◆ 任务说明 ◆
1. 合成方法原文里各条合成路线用的起始原料都有哪些？全部列出来。
2. 从合成方法原文的最后一句后面接着往下写。

◆ 给定原文 ◆
○ ○ ○ ○ ○ ○ ○
本发明的第三方面,提供另一种上述通式I所示化合物的合成方法,其特征在于:当 R3为氢时,是以大黄酸为原料,经过以下步骤得到目标产物
(b)在催化条件下,3位羧基与胺基化合物缩合反应得化合物B,
(c)在Na2S2O4存在条件下,甲醛与化合物B发生反应,在7位发生Marschalk反应,得到化合物C,
(d)羟甲基经过进一步取代反应,得到化合物D,
(e)酚羟基经进一步取代,得到通式I化合物,
Figure BDA0002821970850000081
其中
R1为氢、取代或未取代的C1-C4烷基,或C1-C4酰基;
R2为H或羟甲基、卤代甲基、亚甲基-NH2、亚甲基-NH-C1-C4烷基或C5-C7环烷基、亚甲基-N-二C1-C4烷基、亚甲基-饱和杂环、羧基、酰胺基、氰基、醛基、-CONHOH、 -C(0)-O-C1-6烷基、CO-NH-C1-6烷基;
X为氮、氧或硫原子;
R4、R5同时或者单独为H、取代或未取代的C1-C4烷基、取代或未取代的C5-C7环烷基、取代或未取代的苯环、取代或未取代的饱和杂环、取代或未取代的芳香杂环,或者 R4、R5与它们所键合的氮原子一起形成取代或未取代的C3-C8饱和杂环基、取代或未取代的芳香杂环;其中,当X为氧或硫原子时,R5不存在。
本发明的第四方面,提供上述通式II所示化合物的合成方法,其中R3为非氢基团,且M为羰基时,是以大黄素为原料,步骤如下:
(f)以N,N-二甲基甲酰胺为溶剂与二氯亚砜反应即得中间体E;
(g)在碱作用下与带氨基或羟基、巯基的化合物发生亲核取代反应得中间体F,
(c)在Na2S2O4存在条件下,甲醛与化合物F发生反应,在7位发生Marschalk反应,得到化合物G,
(d)羟甲基经过进一步取代反应,得到化合物H,
(e)酚羟基经进一步取代,得到通式II化合物;
合成路线如下:
Figure BDA0002821970850000091
本发明的第五方面,提供另一种上述通式II所示化合物的合成方法,当R3为氢且M为羰基时,是以芦荟大黄素为原料:
(f)以N,N-二甲基甲酰胺为溶剂与二氯亚砜反应即得中间体E,
(g)在碱作用下与带氨基或羟基、巯基化合物发生亲核取代反应得中间体F,
(c)在Na2S2O4存在条件下,甲醛与化合物F发生反应,在7位发生Marschalk反应,得到化合物G,
(d)羟甲基经过进一步取代反应,得到化合物H,
(e)酚羟基经进一步取代,得到通式II化合物;
合成路线如下:
Figure BDA0002821970850000092
本发明的第六方面,提供再一种上通式II所示化合物的合成方法,当R3为氢,且M为二H、C1-C4烷基时,是以芦荟苷为原料:
包括以下合成步骤
(h)以水为溶剂与苯肼发生水解反应得中间体I,
(i)与碘化烷在丙酮溶剂中发生取代反应得中间体J,
(j)在碱作用下与氯化亚砜发生取代反应中间体K,
(g)在碱作用下与带氨基或羟基、巯基化合物发生亲核取代反应得中间体F,
(c)在Na2S2O4存在条件下,甲醛与化合物F发生反应,在7位发生Marschalk反应,得到化合物G,
(d)羟甲基经过进一步取代反应,得到化合物H,
(e)酚羟基经进一步取代,得到通式II化合物;
合成路线如下:
Figure BDA0002821970850000101
本发明的第七方面,提供上述任一所述化合物在制备抗病毒药物中的应用。
○ ○ ○ ○ ○ ○ ○
提取的记录

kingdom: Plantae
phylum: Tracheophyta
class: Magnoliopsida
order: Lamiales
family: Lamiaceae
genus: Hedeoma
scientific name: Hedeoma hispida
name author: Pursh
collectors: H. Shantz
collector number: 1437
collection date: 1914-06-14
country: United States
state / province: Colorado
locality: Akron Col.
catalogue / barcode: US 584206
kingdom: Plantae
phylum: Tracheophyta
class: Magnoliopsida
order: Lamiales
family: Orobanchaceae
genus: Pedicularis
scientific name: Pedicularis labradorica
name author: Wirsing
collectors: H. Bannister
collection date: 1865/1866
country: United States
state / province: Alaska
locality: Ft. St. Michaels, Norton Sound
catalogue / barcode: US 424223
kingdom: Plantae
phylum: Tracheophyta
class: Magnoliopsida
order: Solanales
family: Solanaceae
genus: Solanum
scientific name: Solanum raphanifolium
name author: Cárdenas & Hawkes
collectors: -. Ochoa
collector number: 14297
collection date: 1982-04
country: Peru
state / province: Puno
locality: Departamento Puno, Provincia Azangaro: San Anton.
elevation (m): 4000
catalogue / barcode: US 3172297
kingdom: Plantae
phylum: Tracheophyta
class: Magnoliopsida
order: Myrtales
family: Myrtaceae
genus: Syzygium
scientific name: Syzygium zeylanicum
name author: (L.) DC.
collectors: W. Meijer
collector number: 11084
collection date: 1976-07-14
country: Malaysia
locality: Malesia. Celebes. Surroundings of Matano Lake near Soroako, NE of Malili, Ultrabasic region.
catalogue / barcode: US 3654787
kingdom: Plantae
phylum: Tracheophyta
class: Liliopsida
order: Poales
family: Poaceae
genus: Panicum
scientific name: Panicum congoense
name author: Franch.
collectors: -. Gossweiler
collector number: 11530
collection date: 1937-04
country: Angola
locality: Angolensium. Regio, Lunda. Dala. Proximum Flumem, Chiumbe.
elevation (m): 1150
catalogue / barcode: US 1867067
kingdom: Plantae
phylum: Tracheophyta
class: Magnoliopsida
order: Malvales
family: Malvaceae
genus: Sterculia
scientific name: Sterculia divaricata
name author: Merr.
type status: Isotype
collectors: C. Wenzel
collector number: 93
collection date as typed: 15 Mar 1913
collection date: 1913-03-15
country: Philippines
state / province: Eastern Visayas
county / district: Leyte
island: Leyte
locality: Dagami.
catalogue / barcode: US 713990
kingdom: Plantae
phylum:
○ ○ ○ ○ ○ ○ ○
◆ 任务答复 ◆
1. 大黄酸、大黄素、芦荟大黄素、芦荟苷

2.
本发明的第八方面,提供一种药物组合物,该药物组合物中含有治疗有效量的所述具有通式II的化合物或其盐,并含有一种或多种药学上可接受的药物辅剂。
优选地,所述的药物组合物,所述盐是指所述化合物与酸发生成盐反应的产物,包括无机酸盐,如盐酸盐、氢溴酸盐或硫酸盐等;有机酸盐,如乙酸盐、乳酸盐、琥珀酸盐、富马酸盐、马来酸盐、柠檬酸盐、苯甲酸盐、甲磺酸盐或对甲苯甲酸盐;或
所述化合物与碱反应形成的碱加成盐,例如钠、钾、钙、铝、锌、镁和其它金属盐以及胆碱,二乙醇胺、乙醇胺、乙二胺、葡甲胺和其它众所周知的碱加成盐。
优选地,所述的药物组合物,其中的活性成分为通式I所示的化合物或其药用盐;所述活性成分的重量含量为0.1%-99.5%,优选的重量含量为0.5%-99.5%。
本发明的第九方面,提供一种药物组合物,该药物组合物中含有治疗有效量的所述具有通式I的化合物或其盐,并含有一种或多种药学上可接受的药物辅剂。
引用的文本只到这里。